I know people make stupid choices, but some are pretty much incomprehensible-- imagine having the perfect person, only to let him go over someone else's ideals/goals.

I met him at a high school talent show. I was a senior, and a new kid-- after my band finished playing, he approached me. We talked for a while. What drew him to me-- maybe the way I dressed-- maybe the pink and blue dreads, or the way I walked. He later confessed that he planned to ask me out, but was too nervous. After a few months of friendship, he came out to me. Eventually we started dating-- but without the label. As the end of the year came near, he offered me to come with him to California. But that would require to admit that I was bisexual which my family and religion said was wrong.

So he left. I was so alone. When my grandmother died, I renounced religion-- I came out.
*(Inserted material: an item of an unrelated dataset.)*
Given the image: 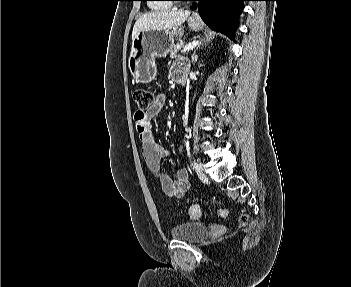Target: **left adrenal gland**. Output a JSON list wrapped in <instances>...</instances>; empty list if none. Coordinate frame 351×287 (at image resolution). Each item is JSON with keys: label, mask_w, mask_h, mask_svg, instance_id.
<instances>
[{"label": "left adrenal gland", "mask_w": 351, "mask_h": 287, "mask_svg": "<svg viewBox=\"0 0 351 287\" xmlns=\"http://www.w3.org/2000/svg\"><path fill=\"white\" fill-rule=\"evenodd\" d=\"M198 60V55L196 54V51H194L192 55V63L195 64Z\"/></svg>", "instance_id": "obj_1"}]
</instances>
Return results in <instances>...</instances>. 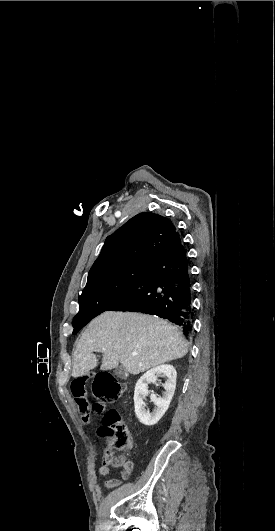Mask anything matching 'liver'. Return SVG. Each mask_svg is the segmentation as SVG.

My mom threw me out, and I lived with my best friend. Eventually I graduated, and decided to find him. But I couldn't. Now I'm so miserable, I let him go because of some stupid s**t like religion, and I admitted it to myself, but it's too late, I can't even listen to this one song, because it was his favorite, and every time summer rolls around I'll probably be depressed, and except for a few of my friends I'm totally alone my family hates me, my town thinks I'm an embodiment evil and all because of some stupid religion.

I see now that religion-- especially catholicism-- is evil. They promote filthy stereotypes and ruin the lives of so many. I'm pretty much lost now and have no idea what to do next.